Второй глоток она сделала более осторожно.
— Это должно снизить чувствительность нервных окончаний.
— Прекрасная мысль.— Он придвинулся ближе и взял ее за руку.— Вам лучше?
— Намного. Как жаль, что я испортила вам воскресенье!
— Я должен снова просить вас помолчать? Она только улыбнулась.
— Я начинаю думать, что вы не такой уж злодей, Стивенсон!
— Из этого я делаю вывод: надо было накормить вас супом как можно раньше.
— Да, суп помог.— Она поднесла к губам чайную ложечку.— Но не заставляйте меня краснеть за то, что я кричала на вас, когда вы принимались за свои фокусы.
— Что ж, у вас был хороший повод для крика. Правда, крик не всегда означает ответ по существу.
— Зато срабатывает безотказно.— Эйджи сделала еще один глоток. Похоже, бренди в этом напитке было куда больше, чем чаю.— Я не хотела говорить при Джоне. Он и так переживает. Впрочем, вы лучше меня знаете, что испытывает человек, когда младшие заявляют ему: отстань, твои взгляды безнадежно устарели.
— Вы имеете в виду, что надо дать им возможность самим понабивать себе шишек? Ага, я понял.
— Так вот, как бы ни относился к этому Джон, я сама распоряжаюсь собственной жизнью. Пройдет немного времени, и Майк заявит вам то же самое.
— Но Майк же не похож на этого сегодняшнего придурка,— осторожно сказал Олаф.— Он никогда не смог бы...
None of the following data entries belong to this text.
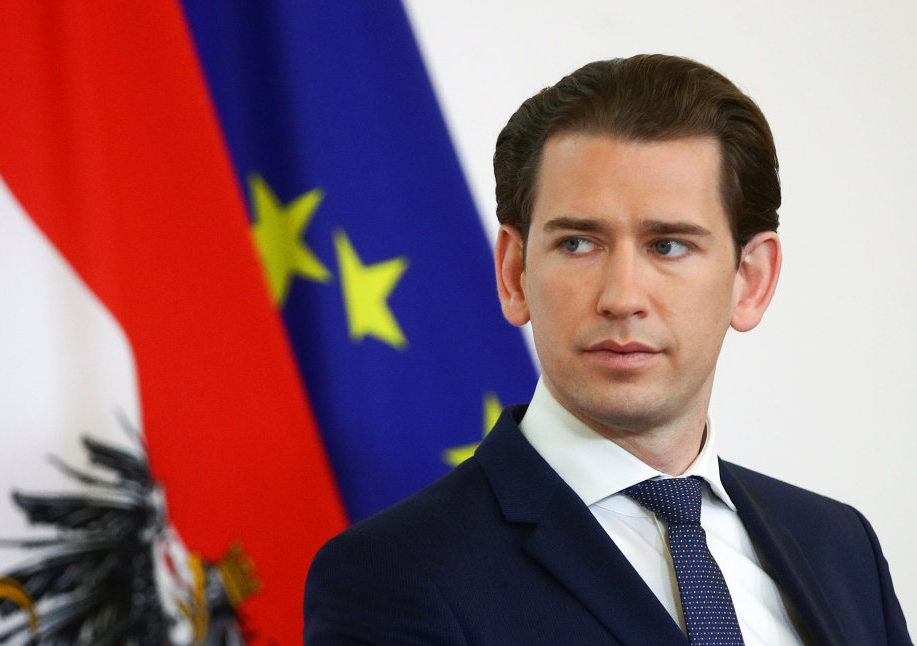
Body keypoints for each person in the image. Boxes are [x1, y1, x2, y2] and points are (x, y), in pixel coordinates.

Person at [303, 54, 912, 646]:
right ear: (514, 274)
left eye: (669, 245)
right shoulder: (393, 574)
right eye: (577, 244)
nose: (622, 297)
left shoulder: (840, 546)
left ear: (750, 281)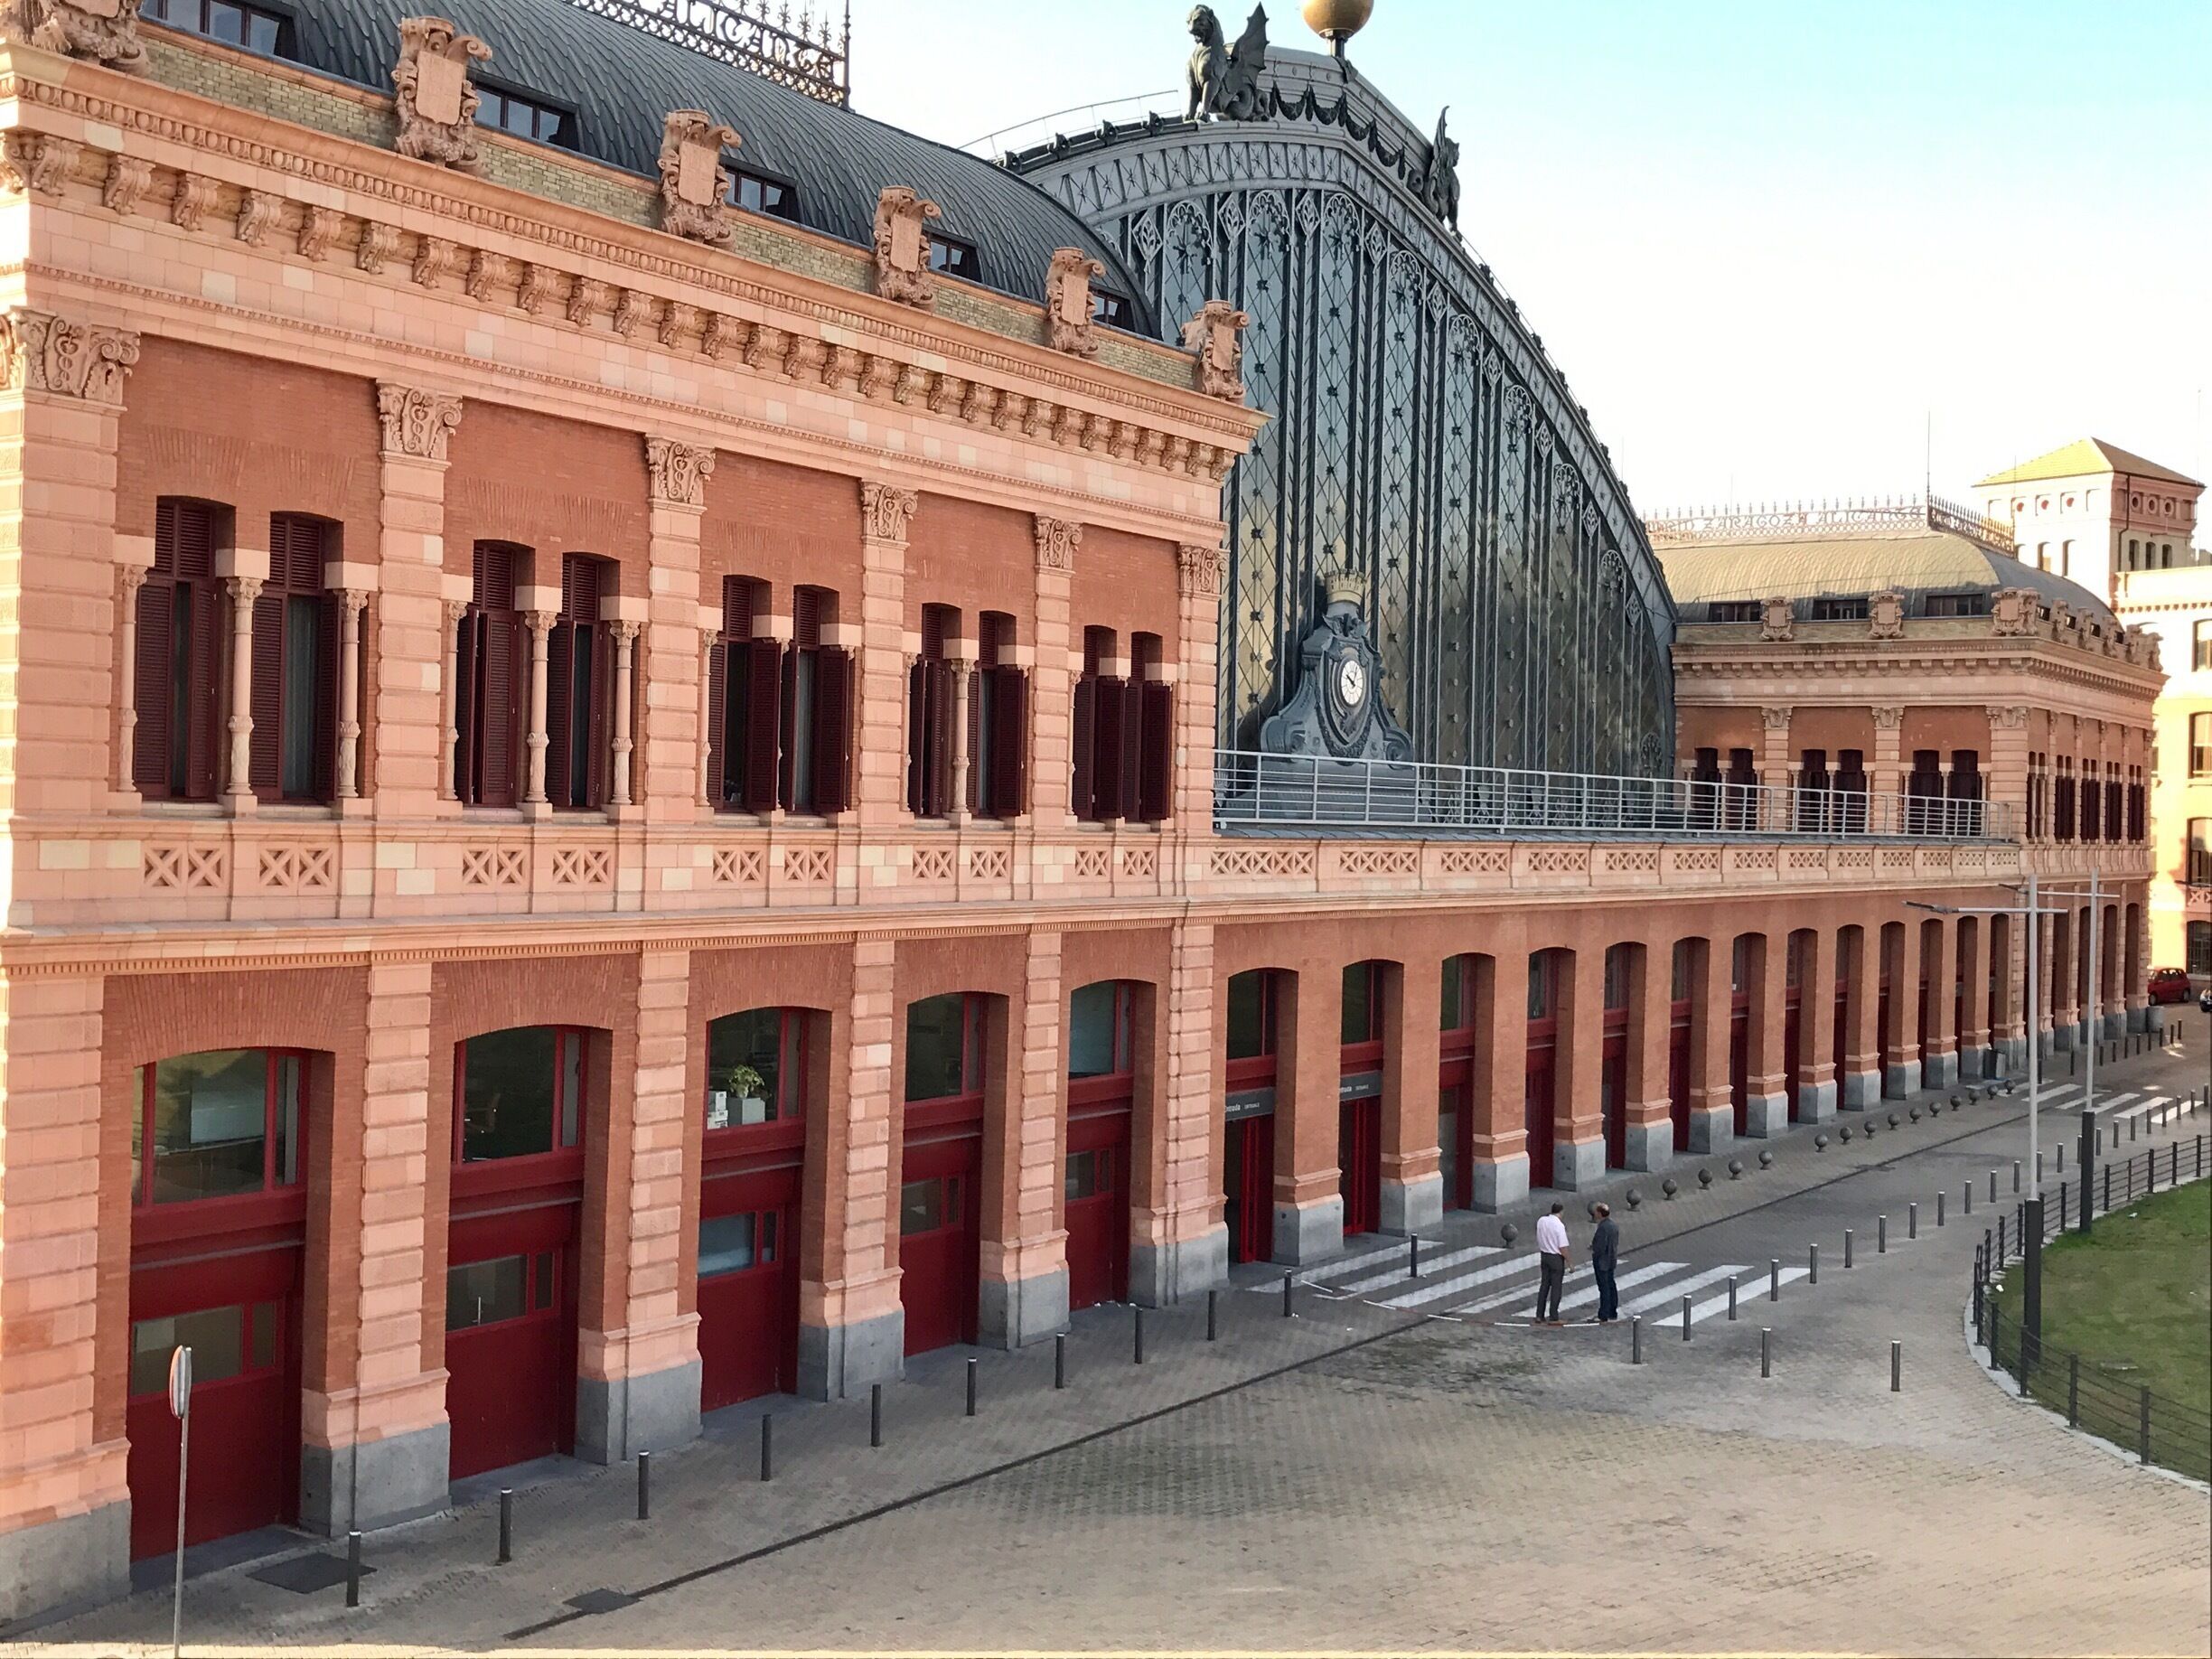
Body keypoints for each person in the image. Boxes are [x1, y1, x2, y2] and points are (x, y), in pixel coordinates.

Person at [1532, 1201, 1569, 1325]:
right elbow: (1563, 1247)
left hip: (1544, 1255)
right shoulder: (1559, 1225)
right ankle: (1554, 1316)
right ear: (1561, 1212)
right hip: (1556, 1258)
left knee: (1544, 1286)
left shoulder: (1541, 1221)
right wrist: (1570, 1262)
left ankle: (1539, 1315)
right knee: (1556, 1288)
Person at [1588, 1202, 1620, 1323]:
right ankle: (1613, 1311)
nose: (1595, 1214)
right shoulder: (1613, 1225)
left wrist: (1593, 1249)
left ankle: (1603, 1313)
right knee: (1611, 1285)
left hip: (1602, 1261)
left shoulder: (1602, 1228)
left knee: (1604, 1288)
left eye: (1596, 1212)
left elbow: (1600, 1247)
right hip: (1611, 1259)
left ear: (1600, 1214)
— Конечно, нет.— Она наелась, напилась, отодвинула чашку и взяла его за руку.— Как вам такое пришло в голову? Послушайте меня. Два года я наблюдала за тем, как они приходят и уходят. Одних искалечила тюрьма. Пертуччи из их числа. Другие отчаялись и потеряли надежду. Третьих воспитала улица, хотя улицы тоже бывают разные. Работая с ними, волей-неволей начинаешь различать оттенки. Если, конечно, не выходишь из себя или, наоборот, не становишься ко всему равнодушным. Майкл чувствовал обиду и ощущал себя никем. Он пошел в банду только потому, что стремился быть кому-то нужным. Теперь у него есть вы. И не обращайте внимания на то, что он бунтует. В глубине души он знает, что вы ему необходимы.
— Может быть. Но сколько волка ни корми...— Оказывается, Олаф и не подозревал, насколько это для него важно.— Знаете, Майк никогда не рассказывал о том, как он ладил с моим отцом, пока меня не было.
— Рано или поздно расскажет.
— Эйджи, мой старик был совсем не так плох. Конечно, «отцом года» *(* Титул, присуждаемый во время Дня Отцов, ежегодного американского праздника.) его не избрали бы, но... Черт побери! — Он сердито фыркнул.— Это был носатый, попивающий сукин сын, который всю жизнь провел на море. Он гонял нас, как зеленых салаг на тонущем корабле. Крики, угрозы, подзатыльники и ни одного доброго слова.
— Да, таких семей много...
— Он никогда не помогал матери. Когда она умерла, он был в Атлантике.
Это означало, что Олаф тоже оставался один. Одинокий ребенок. Сирота. Она сжала его руку.
— Он вернулся домой злой, как черт. Ему хотелось сделать из меня мужчину. Потом появились Лайза и Майкл, а я был уже достаточно взрослым, чтобы начать жить самостоятельно. Можно сказать и так: я дезертировал с этого корабля. Тогда он принялся делать мужчину — конечно, в его понимании — из Майка.